# Tecumseh oil seal 27897



## charliecip (Jan 24, 2016)

If I am looking at the right part it is numbered 544001. Does anyone know if 27897 is the correct oil seal replacing the original Tecumseh number?

Snow Blower MTD model 611 with a Tecumseh HSSK50 67404S

http://www.jackssmallengines.com/Jacks-Parts-Lookup/Model-Diagram/tecumseh/42183/101765

Diagram part 75?


----------



## AVB (Nov 28, 2014)

The 27897 number would be correct. The 544001 is manufacture of the seal part number these don't seldom if ever matches engine's IPL numbers. It a way of hiding the engines OEM part supplier source.


----------



## charliecip (Jan 24, 2016)

AVB said:


> The 27897 number would be correct. The 544001 is manufacture of the seal part number these don't seldom if ever matches engine's IPL numbers. It a way of hiding the engines OEM part supplier source.


Thanks for the reply. I hate ordering the wrong part!

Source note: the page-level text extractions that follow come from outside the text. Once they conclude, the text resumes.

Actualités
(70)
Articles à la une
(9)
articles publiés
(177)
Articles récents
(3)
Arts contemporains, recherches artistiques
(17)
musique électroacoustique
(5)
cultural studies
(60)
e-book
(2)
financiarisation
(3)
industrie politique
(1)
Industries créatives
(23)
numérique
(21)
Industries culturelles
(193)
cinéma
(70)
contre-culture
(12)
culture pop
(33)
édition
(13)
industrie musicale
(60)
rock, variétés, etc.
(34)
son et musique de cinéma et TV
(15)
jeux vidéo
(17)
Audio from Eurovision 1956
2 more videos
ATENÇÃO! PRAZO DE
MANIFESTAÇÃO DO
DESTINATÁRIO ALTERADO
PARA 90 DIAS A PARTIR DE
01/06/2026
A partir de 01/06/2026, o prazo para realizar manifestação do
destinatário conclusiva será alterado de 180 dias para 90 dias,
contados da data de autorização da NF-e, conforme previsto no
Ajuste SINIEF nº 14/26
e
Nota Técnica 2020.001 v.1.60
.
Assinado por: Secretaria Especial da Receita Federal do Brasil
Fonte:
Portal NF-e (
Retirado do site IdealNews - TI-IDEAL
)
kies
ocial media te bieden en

I'm overdue for a new machine, but it has several me well over the years (about 15) and starts up always on the first or second pull.

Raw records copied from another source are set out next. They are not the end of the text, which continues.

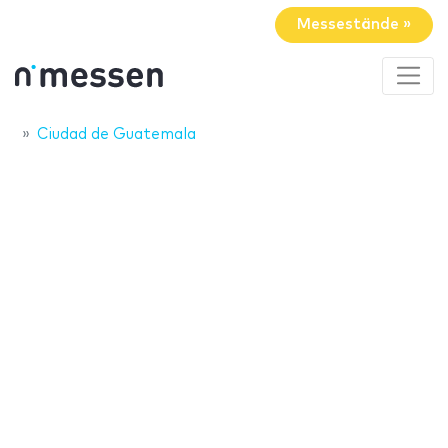
Messestände »
Ciudad de Guatemala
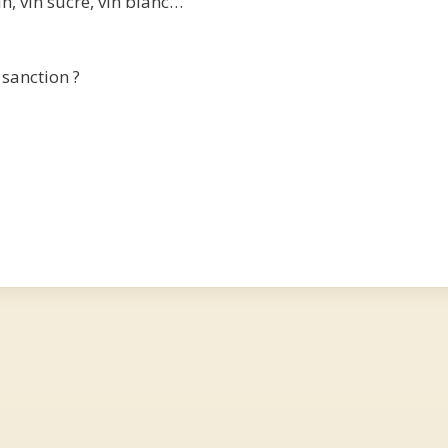
n, vin sucré, vin blanc…
 sanction ?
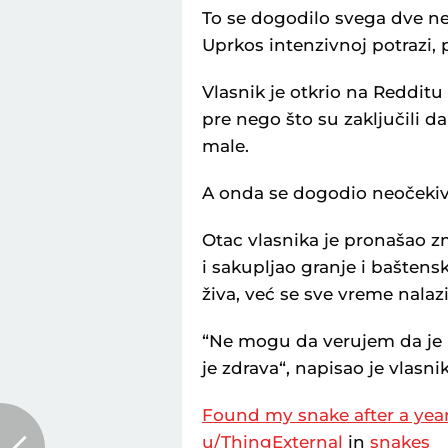
To se dogodilo svega dve ne
Uprkos intenzivnoj potrazi, 
Vlasnik je otkrio na Redditu
pre nego što su zaključili 
male.
A onda se dogodio neočekiv
Otac vlasnika je pronašao z
i sakupljao granje i baštens
živa, već se sve vreme nalaz
“Ne mogu da verujem da je p
je zdrava“, napisao je vlasni
Found my snake after a year
u/ThingExternal
in
snakes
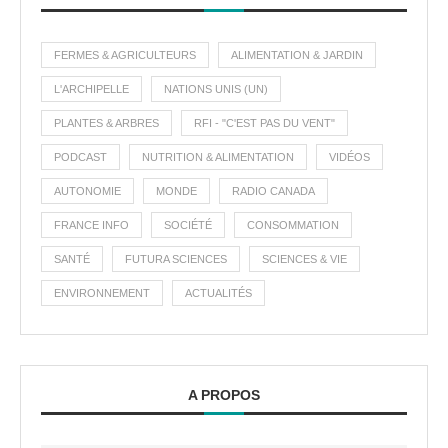
FERMES & AGRICULTEURS
ALIMENTATION & JARDIN
L'ARCHIPELLE
NATIONS UNIS (UN)
PLANTES & ARBRES
RFI - "C'EST PAS DU VENT"
PODCAST
NUTRITION & ALIMENTATION
VIDÉOS
AUTONOMIE
MONDE
RADIO CANADA
FRANCE INFO
SOCIÉTÉ
CONSOMMATION
SANTÉ
FUTURA SCIENCES
SCIENCES & VIE
ENVIRONNEMENT
ACTUALITÉS
A PROPOS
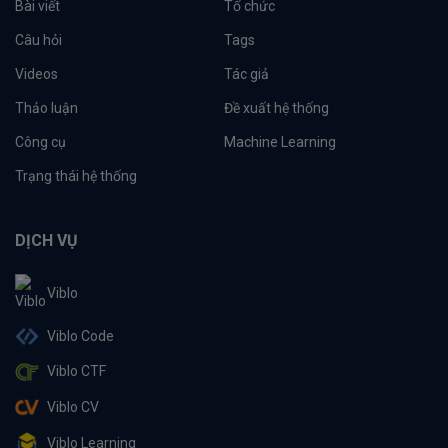
Bài viết
Tổ chức
Câu hỏi
Tags
Videos
Tác giả
Thảo luận
Đề xuất hệ thống
Công cụ
Machine Learning
Trạng thái hệ thống
DỊCH VỤ
Viblo
Viblo Code
Viblo CTF
Viblo CV
Viblo Learning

The seal is leaking while the machine is working.


----------



## charliecip (Jan 24, 2016)

Got the new seal on without too much trouble. Found one cheap enough on eBay with free shipping. Removal requires 1/8" drill bit and self-tapping screws into the old seal and pull it out using pliers. Not as easy as it looks on the video I watched. Had to get a couple screws in there with pliers on each to work it out. Very gingerly have to work the new seal onto the (oiled) shaft and tap into place using a short piece of PVC pipe. Not sure what a shop would charge to do this repair. They would probably rather just sell you a new machine and talk you out of the repair being this one is around 15 years old.

Hopefully, I can milk a few more years out of it before having to put out the money for a new machine. I have a good size driveway and couldn't really make one or two passes without the smell of oil and seeing oil dripping down the side of the machine by the auger belt cover. This oil seal needed to be replaced and glad I did this repair yesterday. Took the cover off that is over the carb, gave the a good dousing with the carb cleaner spray and the old machine running good and starting up on the first pull.


----------



## AVB (Nov 28, 2014)

Thanks for posting back that you got it fix. It always nice to hear that problem had been resolved.

Another round of ice and snow is making its way through the Midwest. We expecting sever T-storms here late Tuesday.


----------